I have a ticket dump CSV file format. I'm trying to create some patterns based on the description.
What kind of search commands should I use?
How should I correlate the event based on a description? Please assist.
WebGUI not available
FAILED TO LAUNCH CLICK
URGENT - application not working
Assumptions! That this is data from a web form or email or something, and it's freeform text. You don't quite come out and say that it is, but reading between the lines seems to make it the only sensible option.
In that case, you are fighting the myriad ways people can spell things rong, the various ways they use english [that was on purpose], vocabulary, and everything else that goes into free text/semantics analysis.
So one possible app that may help (search for more, I suppose!) could be https://splunkbase.splunk.com/app/1179/. I have not used this app, I have no affiliation with it in any way, but it looks like it could be cool (might even try it for myself just to see).
My suggestion is to start with keywords. It'll take a while to build a good list of them, that takes actual effort. Then comes the fun part of what to do with them. One idea might be to use the match command to group them.

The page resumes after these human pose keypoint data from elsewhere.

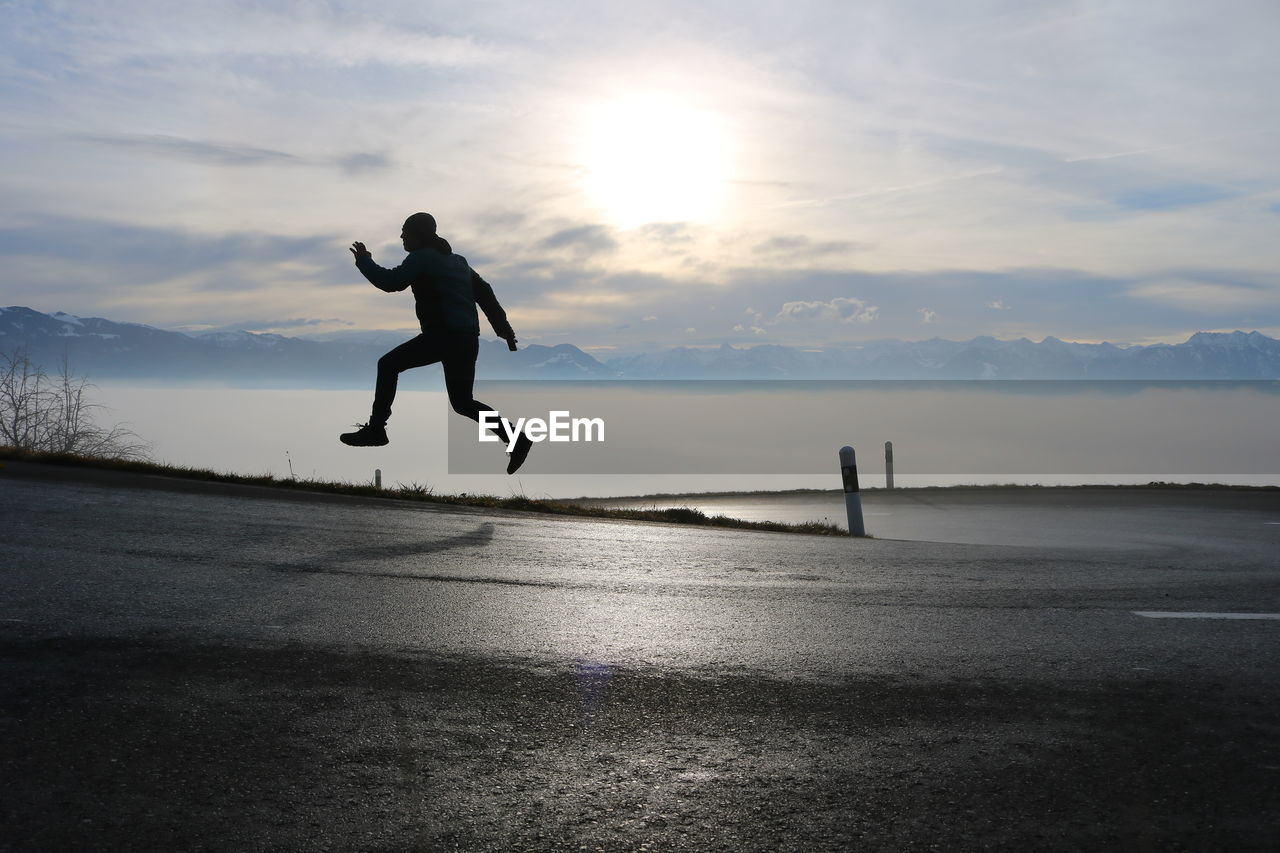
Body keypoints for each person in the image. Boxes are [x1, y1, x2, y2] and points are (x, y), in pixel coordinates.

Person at [340, 212, 532, 475]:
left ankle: (376, 430)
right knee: (463, 403)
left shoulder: (422, 257)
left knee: (388, 365)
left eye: (405, 231)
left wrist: (364, 261)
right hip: (467, 340)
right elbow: (485, 293)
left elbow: (391, 282)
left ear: (419, 235)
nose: (401, 236)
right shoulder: (459, 262)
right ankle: (516, 437)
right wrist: (504, 330)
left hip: (443, 336)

... | eval message=lower(message) | eval category=case(match(message, "(urgent|fail*)"), "Important", match(message, "(why|question)", "Question", match(message, "(love*|like*|interesting)", "Feedback") | timechart count by category
I believe the syntax is correct in the above, but I haven't really tested it. Might need a bit of tweaking. (Also, I rarely use Match (preferring rex and regex) but I think I got the syntax right...)
The attempt above is to find build a field
category and if anything in the message matches the word
urgent or one of the variants of
fail... then mark it as
important. Otherwise, if any word in it matches
question mark it as a
Question, lastly, if it goes on about how much they or their sister loves it, likes it or finds it interesting, mark it as
feedback. Obviously, we ignore the nonexistent "I hate you and your little dog, too". No sense worrying about impossible things, right?
I guess at this point we would need some additional test data, or maybe something a bit more specific as to the terms you expect or what you want to do with them.
Just FYI, if you haven't figured it out, doing useful things with freeform text can be hard. Possible, but hard.
Anyway, hope this helps, insofar as it goes.
Without more samples, you would use newlines as a delimiter for this data:
... [ your original search ] ... | rex "^(?<message1>[^\r\n]+)[\r\n]+(?<message2>[^\r\n]+)[\r\n]+(?<message3>[^\r\n]+)"
You might also be able to assume that in the third line we have an alert level type of field, and the level is URGENT:
... [ your original search ] ...
| rex "^(?<message1>[^\r\n]+)[\r\n]+(?<message2>[^\r\n]+)[\r\n]+(?<alert_level>\S+)\s+-\s+(?<alert_reason>[^\r\n]+)"
Without more samples, it's hard to provide a more detailed response.